Nnimmo Bassey he been associated with several environmental justice campaigns, such as the “Ogonize and Yasunize” campaign. This campaign, which Bassey has promoted for long, was introduced by the Health of Mother Earth Foundation and Oilwatch International during the COP30 climate conference in Belém, Brazil. The initiative draws on the experiences of oil-impacted communities in the Ogoni region of Nigeria and the Yasuni territory in Ecuador, and calls attention to the environmental and social effects of oil extraction while linking local resistance efforts with wider international discussions on climate action.

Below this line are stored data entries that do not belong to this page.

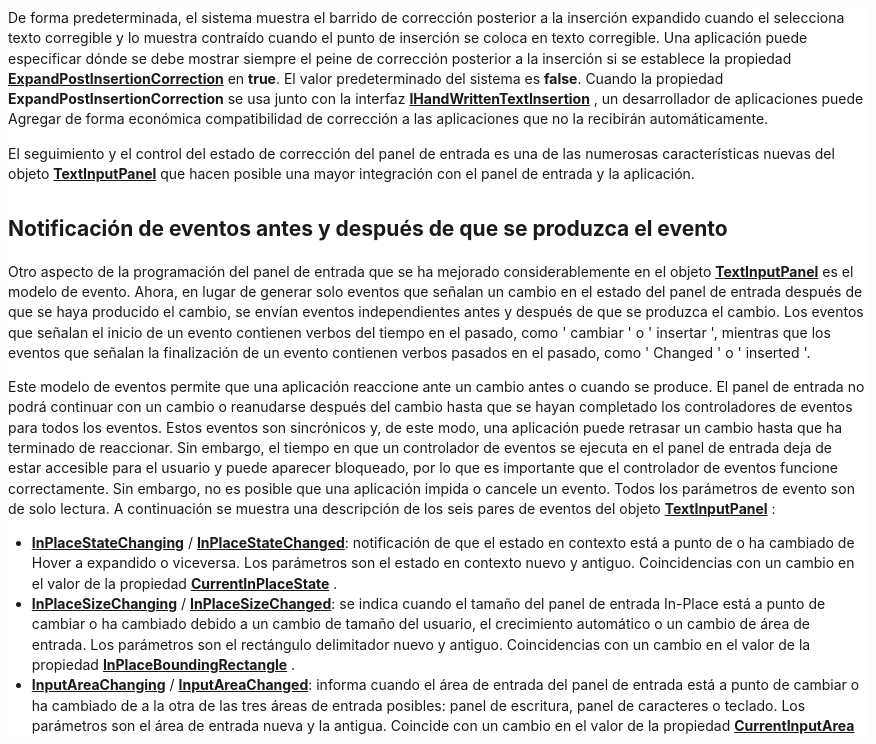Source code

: De forma predeterminada, el sistema muestra el barrido de corrección posterior a la inserción expandido cuando el selecciona texto corregible y lo muestra contraído cuando el punto de inserción se coloca en texto corregible. Una aplicación puede especificar dónde se debe mostrar siempre el peine de corrección posterior a la inserción si se establece la propiedad [**ExpandPostInsertionCorrection**](/windows/desktop/api/peninputpanel/nf-peninputpanel-itextinputpanel-get_expandpostinsertioncorrection) en **true**. El valor predeterminado del sistema es **false**. Cuando la propiedad **ExpandPostInsertionCorrection** se usa junto con la interfaz [**IHandWrittenTextInsertion**](/windows/desktop/api/peninputpanel/nn-peninputpanel-ihandwrittentextinsertion) , un desarrollador de aplicaciones puede Agregar de forma económica compatibilidad de corrección a las aplicaciones que no la recibirán automáticamente.

El seguimiento y el control del estado de corrección del panel de entrada es una de las numerosas características nuevas del objeto [**TextInputPanel**](/windows/desktop/api/peninputpanel/nn-peninputpanel-itextinputpanel) que hacen posible una mayor integración con el panel de entrada y la aplicación.

## <a name="event-notification-before-and-after-the-event-occurs"></a>Notificación de eventos antes y después de que se produzca el evento

Otro aspecto de la programación del panel de entrada que se ha mejorado considerablemente en el objeto [**TextInputPanel**](/windows/desktop/api/peninputpanel/nn-peninputpanel-itextinputpanel) es el modelo de evento. Ahora, en lugar de generar solo eventos que señalan un cambio en el estado del panel de entrada después de que se haya producido el cambio, se envían eventos independientes antes y después de que se produzca el cambio. Los eventos que señalan el inicio de un evento contienen verbos del tiempo en el pasado, como ' cambiar ' o ' insertar ', mientras que los eventos que señalan la finalización de un evento contienen verbos pasados en el pasado, como ' Changed ' o ' inserted '.

Este modelo de eventos permite que una aplicación reaccione ante un cambio antes o cuando se produce. El panel de entrada no podrá continuar con un cambio o reanudarse después del cambio hasta que se hayan completado los controladores de eventos para todos los eventos. Estos eventos son sincrónicos y, de este modo, una aplicación puede retrasar un cambio hasta que ha terminado de reaccionar. Sin embargo, el tiempo en que un controlador de eventos se ejecuta en el panel de entrada deja de estar accesible para el usuario y puede aparecer bloqueado, por lo que es importante que el controlador de eventos funcione correctamente. Sin embargo, no es posible que una aplicación impida o cancele un evento. Todos los parámetros de evento son de solo lectura. A continuación se muestra una descripción de los seis pares de eventos del objeto [**TextInputPanel**](/windows/desktop/api/peninputpanel/nn-peninputpanel-itextinputpanel) :

-   [**InPlaceStateChanging**](/windows/desktop/api/peninputpanel/nf-peninputpanel-itextinputpaneleventsink-inplacestatechanging)  /  [**InPlaceStateChanged**](/windows/desktop/api/peninputpanel/nf-peninputpanel-itextinputpaneleventsink-inplacestatechanged): notificación de que el estado en contexto está a punto de o ha cambiado de Hover a expandido o viceversa. Los parámetros son el estado en contexto nuevo y antiguo. Coincidencias con un cambio en el valor de la propiedad [**CurrentInPlaceState**](/windows/desktop/api/peninputpanel/nf-peninputpanel-itextinputpanel-get_currentinplacestate) .
-   [**InPlaceSizeChanging**](/windows/desktop/api/peninputpanel/nf-peninputpanel-itextinputpaneleventsink-inplacesizechanging)  /  [**InPlaceSizeChanged**](/windows/desktop/api/peninputpanel/nf-peninputpanel-itextinputpaneleventsink-inplacesizechanged): se indica cuando el tamaño del panel de entrada In-Place está a punto de cambiar o ha cambiado debido a un cambio de tamaño del usuario, el crecimiento automático o un cambio de área de entrada. Los parámetros son el rectángulo delimitador nuevo y antiguo. Coincidencias con un cambio en el valor de la propiedad [**InPlaceBoundingRectangle**](/windows/desktop/api/peninputpanel/nf-peninputpanel-itextinputpanel-get_inplaceboundingrectangle) .
-   [**InputAreaChanging**](/windows/desktop/api/peninputpanel/nf-peninputpanel-itextinputpaneleventsink-inputareachanging)  /  [**InputAreaChanged**](/windows/desktop/api/peninputpanel/nf-peninputpanel-itextinputpaneleventsink-inputareachanged): informa cuando el área de entrada del panel de entrada está a punto de cambiar o ha cambiado de a la otra de las tres áreas de entrada posibles: panel de escritura, panel de caracteres o teclado. Los parámetros son el área de entrada nueva y la antigua. Coincide con un cambio en el valor de la propiedad [**CurrentInputArea**](/windows/desktop/api/peninputpanel/nf-peninputpanel-itextinputpanel-get_currentinputarea)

== Writings and publications ==

=== Poetry collections ===

- Patriots & Cockroaches (1992)
- Poems on the Run (1994)
- Intercepted (1998)
- We Thought It Was Oil But It Was Blood (2002)
- I Will Not Dance to Your Beat (2011)
- I See the Invisible (2023)

=== Writings on environment, extractivism, and climate justice ===

- Oilwatching in South America (1997)
- Genetically Modified Organisms: The African Challenge (2004)
- Knee Deep in Crude: ERA Field Reports (ed.) (2009)
- “Way out for Nigeria: No More Oil Blocks!” in Sparking a Worldwide Energy Revolution (2010)
- “Change” in The Global Greens (2001)
- “Towards a political framework for food security” in Africa Can Feed Itself (2007)
- “Localized Energy Conflicts” in Climate Change and Energy Insecurity (2009)
- "The Climate Crisis and the Struggle for African Food Sovereignty" in The Climate Crisis – Southern Africa and Global Democratic Eco-Socialist Alternatives (2018)
- The Nigerian Environment and the Rule of Law (ed.) (2009)
- To Cook a Continent – Africa: Destructive Extraction & Climate Change (2012)
- We Thought It Was Oil But It Was Blood – Resistance to Military-Corporate Wedlock in Nigeria and Beyond (2015)
- Oil Politics – Echoes of Ecological Wars (2016)
- Politics of Turbulent Waters – Reflections on Ecological, Environmental and Climate Crisis in Africa (2023)
- Stop the Continent Grab and the REDD-ification of Africa (2015)
- "Preface" to Silence Would Be Treason – Last Writings of Ken Saro-Wiwa (2015)

=== Works on architecture and built environment ===

- Beyond Simple Lines: The Architecture of Chief G.Y. Aduku and Archcon (co-authored, 1993)
- The Management of Construction (1994)
- Living Houses (2005)

== Awards and recognitions ==
- Right Livelihood Award (Alternative Nobel Prize) (2010)
- Times Magazine's Hero of Environment (2009)
- Laureate Right Livelihood Award Winner (2010)
- Rafto Prize Winner (2012)
- Honorary Doctorate, University of York, England (2019)
- Honorary doctorate, York University (Canada) (2023)
- Wallenberg Medal Winner, University of Michigan (2024)
- Member of the Federal Republic (MFR), Nigerian National Honour (2014)
- Fellow, Nigerian Institute of Architects (FNIA) (2014)
- Global Appreciation Award – WHCC, New York (2011)
- Oba of Benin Green Award – Policeman of the Environment (2010)
- Defender of Environment Award – Environmental Outreach Magazine (2010)
- Dedicated Environmentalist Award – Jude Nosagie (2009)
- Excellence Award for Use of Talents – Mboho Mkparawa Ibibio (1998)
- Distinguished UNN Alumnus – Edo State Chapter (1996)
- Award of Excellence – Nkwot Community, Akwa Ibom (2015)

== Legacy and influence ==
Bassey is regarded as "one of Africa’s leading advocates and campaigners for environment and human rights". His work with ERA, Oilwatch and HOMEF has contributed to public awareness of oil pollution and climate impacts in the Niger Delta and other extraction zones. International awards such as the Right Livelihood Award, the Rafto Prize and the Wallenberg Medal have recognised his contributions to environmental defence and human rights. His publications, which include poetry, environmental analysis and commentary, have added to debates on ecological degradation, governance and the social costs of fossil-fuel dependence.